Se iba acercando el día en que, según le habían prometido, iba a hacer de monaguillo, incluso empezó a estudiar respuestas incomprensibles en latín, pero el viejo párroco se marchó y hubo grandes cambios. El nuevo cura, joven, apuesto, con la barbilla prominente, unas anchas cejas que se juntaban sobre la nariz, asustaba un poco por la brusquedad de sus movimientos. Se quedó con los antiguos monaguillos y no se ocupó de los nuevos. Además, le ocupaban temas más importantes.

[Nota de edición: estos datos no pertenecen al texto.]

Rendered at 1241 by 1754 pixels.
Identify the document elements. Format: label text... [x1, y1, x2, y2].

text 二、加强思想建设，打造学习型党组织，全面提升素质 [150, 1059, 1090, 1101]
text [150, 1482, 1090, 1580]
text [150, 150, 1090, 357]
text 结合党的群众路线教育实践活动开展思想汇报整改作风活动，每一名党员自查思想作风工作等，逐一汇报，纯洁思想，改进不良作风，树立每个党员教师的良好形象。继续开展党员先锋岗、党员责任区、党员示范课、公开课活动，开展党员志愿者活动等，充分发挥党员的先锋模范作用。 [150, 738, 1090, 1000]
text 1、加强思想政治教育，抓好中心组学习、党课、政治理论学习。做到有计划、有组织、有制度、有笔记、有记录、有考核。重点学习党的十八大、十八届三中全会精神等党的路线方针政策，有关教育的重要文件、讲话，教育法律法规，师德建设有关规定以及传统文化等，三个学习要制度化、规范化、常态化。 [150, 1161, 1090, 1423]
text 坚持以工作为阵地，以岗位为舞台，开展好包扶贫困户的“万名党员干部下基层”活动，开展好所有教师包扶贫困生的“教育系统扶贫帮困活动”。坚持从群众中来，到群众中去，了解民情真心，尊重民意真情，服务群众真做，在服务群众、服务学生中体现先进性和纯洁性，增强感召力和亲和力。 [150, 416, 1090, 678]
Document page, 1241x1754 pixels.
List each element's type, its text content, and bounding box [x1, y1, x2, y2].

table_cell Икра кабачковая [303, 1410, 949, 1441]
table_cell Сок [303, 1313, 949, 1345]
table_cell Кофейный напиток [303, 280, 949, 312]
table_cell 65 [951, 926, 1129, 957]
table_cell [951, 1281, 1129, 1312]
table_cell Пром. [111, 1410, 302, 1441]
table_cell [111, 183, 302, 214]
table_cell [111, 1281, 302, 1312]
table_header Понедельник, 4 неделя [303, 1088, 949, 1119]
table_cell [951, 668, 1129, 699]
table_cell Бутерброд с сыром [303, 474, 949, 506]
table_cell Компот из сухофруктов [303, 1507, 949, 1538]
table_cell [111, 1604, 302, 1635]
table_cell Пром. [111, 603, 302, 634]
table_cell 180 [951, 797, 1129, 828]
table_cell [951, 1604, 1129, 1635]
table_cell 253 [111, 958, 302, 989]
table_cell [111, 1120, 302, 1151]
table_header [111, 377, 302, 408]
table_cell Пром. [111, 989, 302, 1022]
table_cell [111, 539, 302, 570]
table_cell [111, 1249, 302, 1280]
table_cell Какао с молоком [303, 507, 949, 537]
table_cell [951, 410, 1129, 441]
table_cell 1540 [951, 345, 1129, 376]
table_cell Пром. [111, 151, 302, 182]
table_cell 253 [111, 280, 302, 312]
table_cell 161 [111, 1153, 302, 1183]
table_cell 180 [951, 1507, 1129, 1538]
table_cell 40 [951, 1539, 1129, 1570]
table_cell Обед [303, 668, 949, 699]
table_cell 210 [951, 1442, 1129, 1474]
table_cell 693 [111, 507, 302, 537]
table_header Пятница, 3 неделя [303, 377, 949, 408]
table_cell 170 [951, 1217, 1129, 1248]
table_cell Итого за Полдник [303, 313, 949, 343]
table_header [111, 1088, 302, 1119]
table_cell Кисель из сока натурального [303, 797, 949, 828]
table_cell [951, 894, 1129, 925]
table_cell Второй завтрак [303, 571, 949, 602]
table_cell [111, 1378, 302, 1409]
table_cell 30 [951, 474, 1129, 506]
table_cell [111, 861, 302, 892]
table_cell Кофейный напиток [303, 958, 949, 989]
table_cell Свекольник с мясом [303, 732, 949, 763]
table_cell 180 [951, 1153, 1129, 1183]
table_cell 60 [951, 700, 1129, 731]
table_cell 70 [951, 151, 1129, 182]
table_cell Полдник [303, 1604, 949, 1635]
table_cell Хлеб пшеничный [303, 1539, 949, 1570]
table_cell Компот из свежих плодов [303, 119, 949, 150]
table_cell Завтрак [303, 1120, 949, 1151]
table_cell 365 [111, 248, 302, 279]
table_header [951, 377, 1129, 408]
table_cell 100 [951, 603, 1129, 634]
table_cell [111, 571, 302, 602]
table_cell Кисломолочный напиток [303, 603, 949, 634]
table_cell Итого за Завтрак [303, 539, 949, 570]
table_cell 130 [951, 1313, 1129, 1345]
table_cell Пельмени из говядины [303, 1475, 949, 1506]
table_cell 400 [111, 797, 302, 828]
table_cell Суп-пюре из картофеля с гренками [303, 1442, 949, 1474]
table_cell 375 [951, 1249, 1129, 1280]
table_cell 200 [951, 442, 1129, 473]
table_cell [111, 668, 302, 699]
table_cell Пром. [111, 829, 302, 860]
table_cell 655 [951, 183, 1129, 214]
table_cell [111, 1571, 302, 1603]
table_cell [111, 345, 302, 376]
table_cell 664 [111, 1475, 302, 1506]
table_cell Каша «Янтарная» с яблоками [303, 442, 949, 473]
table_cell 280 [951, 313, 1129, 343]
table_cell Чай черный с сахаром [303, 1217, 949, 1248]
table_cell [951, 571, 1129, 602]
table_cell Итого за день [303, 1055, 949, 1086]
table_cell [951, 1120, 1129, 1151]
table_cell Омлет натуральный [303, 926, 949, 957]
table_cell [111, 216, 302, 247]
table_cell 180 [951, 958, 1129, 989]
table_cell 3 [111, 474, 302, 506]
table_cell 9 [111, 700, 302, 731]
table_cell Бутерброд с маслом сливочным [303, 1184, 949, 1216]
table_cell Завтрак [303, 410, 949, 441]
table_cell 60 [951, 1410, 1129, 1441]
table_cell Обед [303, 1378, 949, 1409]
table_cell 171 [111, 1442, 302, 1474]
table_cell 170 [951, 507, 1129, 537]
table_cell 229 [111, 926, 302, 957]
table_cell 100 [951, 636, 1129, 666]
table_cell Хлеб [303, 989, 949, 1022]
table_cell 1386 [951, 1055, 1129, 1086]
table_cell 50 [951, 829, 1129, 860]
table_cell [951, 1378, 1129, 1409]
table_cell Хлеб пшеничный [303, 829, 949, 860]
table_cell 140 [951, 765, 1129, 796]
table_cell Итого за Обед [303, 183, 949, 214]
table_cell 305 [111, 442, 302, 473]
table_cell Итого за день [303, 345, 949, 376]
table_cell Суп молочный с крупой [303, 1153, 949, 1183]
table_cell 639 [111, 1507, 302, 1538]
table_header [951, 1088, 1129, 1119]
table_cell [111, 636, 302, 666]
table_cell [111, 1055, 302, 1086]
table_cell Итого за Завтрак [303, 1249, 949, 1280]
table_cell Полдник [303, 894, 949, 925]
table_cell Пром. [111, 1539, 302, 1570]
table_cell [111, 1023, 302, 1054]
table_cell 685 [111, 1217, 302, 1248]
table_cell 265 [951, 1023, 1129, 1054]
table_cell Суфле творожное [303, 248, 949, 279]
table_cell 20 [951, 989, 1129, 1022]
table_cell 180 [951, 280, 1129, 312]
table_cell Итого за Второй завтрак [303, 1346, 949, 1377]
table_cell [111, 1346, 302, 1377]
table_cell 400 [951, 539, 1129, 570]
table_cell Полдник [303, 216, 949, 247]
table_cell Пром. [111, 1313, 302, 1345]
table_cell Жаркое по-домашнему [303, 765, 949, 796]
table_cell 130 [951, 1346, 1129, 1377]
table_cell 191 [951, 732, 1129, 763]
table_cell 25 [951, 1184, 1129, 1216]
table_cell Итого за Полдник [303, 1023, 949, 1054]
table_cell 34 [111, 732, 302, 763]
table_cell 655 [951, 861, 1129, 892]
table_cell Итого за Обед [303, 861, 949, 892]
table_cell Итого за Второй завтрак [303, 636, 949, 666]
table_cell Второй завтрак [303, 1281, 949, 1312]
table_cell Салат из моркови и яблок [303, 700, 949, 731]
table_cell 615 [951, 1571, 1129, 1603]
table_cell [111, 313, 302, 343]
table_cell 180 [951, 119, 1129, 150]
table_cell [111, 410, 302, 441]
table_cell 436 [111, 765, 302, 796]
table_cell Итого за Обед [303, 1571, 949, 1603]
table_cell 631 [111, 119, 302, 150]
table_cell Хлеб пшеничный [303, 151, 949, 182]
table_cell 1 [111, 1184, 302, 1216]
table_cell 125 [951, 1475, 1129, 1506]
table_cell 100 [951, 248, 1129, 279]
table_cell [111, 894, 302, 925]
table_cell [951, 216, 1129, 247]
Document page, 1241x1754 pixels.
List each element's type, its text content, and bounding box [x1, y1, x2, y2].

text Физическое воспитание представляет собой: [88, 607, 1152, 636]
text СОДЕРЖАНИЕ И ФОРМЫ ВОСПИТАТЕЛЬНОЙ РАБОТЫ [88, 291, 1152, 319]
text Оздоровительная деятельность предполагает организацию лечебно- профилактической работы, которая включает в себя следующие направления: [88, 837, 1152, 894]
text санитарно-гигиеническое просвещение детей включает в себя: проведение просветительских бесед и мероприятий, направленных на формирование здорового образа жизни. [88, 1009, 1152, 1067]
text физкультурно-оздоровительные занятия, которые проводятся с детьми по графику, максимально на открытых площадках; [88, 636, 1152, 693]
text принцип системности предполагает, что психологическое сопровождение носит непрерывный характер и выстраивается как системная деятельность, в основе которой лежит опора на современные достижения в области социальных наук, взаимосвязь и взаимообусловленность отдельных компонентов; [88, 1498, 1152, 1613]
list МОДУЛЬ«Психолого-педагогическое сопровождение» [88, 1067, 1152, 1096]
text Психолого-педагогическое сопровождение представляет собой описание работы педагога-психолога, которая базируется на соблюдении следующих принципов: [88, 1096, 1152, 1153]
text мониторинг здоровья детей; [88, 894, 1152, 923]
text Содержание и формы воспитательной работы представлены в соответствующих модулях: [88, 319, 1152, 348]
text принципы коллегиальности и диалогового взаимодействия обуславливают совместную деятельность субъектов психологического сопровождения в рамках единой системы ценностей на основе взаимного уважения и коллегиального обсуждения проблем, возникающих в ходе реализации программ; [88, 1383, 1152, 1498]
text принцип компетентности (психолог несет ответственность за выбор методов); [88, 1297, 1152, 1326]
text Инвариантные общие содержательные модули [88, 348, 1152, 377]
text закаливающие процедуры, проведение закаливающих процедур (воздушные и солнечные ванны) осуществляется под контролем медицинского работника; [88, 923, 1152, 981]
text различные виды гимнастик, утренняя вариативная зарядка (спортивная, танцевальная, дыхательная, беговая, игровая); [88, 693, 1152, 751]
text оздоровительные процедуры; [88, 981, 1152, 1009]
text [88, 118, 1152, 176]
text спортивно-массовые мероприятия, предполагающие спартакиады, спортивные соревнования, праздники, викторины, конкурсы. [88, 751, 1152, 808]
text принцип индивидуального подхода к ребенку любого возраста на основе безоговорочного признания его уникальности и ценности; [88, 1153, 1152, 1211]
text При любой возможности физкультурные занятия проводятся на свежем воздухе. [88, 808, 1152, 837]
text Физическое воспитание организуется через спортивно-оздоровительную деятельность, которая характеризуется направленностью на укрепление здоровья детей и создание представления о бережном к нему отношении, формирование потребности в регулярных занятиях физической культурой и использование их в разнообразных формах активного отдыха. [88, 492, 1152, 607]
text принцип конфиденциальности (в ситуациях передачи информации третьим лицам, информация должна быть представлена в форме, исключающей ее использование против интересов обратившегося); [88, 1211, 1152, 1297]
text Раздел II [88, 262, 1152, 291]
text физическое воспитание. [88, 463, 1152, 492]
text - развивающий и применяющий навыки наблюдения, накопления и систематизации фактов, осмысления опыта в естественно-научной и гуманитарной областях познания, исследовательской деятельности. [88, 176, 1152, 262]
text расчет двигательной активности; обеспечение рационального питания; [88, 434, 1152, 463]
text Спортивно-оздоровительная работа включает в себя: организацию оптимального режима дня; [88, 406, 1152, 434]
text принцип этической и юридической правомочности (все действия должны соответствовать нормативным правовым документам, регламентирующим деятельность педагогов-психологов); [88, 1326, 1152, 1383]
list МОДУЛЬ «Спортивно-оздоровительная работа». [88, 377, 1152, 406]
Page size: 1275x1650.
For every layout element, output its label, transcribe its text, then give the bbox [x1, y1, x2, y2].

Sus sermones no recordaban en nada las prolijas charlas a que estaban acostumbrados en Ginie, intercaladas de carraspeos y monótonos «pues-pues». Tomás, aunque no era capaz de captar todo el significado de lo que oía, esperaba anhelante, como todos, el momento en que el cura apareciera en el púlpito. Empezaba hablando con voz normal, como se habla en casa. A continuación, a cortos intervalos, pronunciaba una frase con mucha fuerza, que sonaba como una música. Por fin, levantaba los brazos y profería tales gritos que las paredes vibraban. Fulminaba los pecados, su dedo índice señalaba a la multitud, y cada uno temblaba porque creía que apuntaba precisamente hacia él. Y, de pronto, el silencio. Se quedaba erguido, con el rostro rojo y acalorado y miraba: apoyado en el borde del pulpito, se inclinaba y, con voz apenas perceptible, cariñosa, de corazón a corazón, persuadía y describía las escenas de felicidad que esperan a los que se salvan. Entonces los oyentes tenían que enjugarse las lágrimas. La fama del padre Peikswa traspasó pronto el territorio de Ginie y de las aldeas vecinas, y las gentes acudían a él desde otras parroquias para confesarse; siempre le rodeaban pañuelos que se inclinaban cuando sus admiradoras intentaban besarle la estola, o la mano.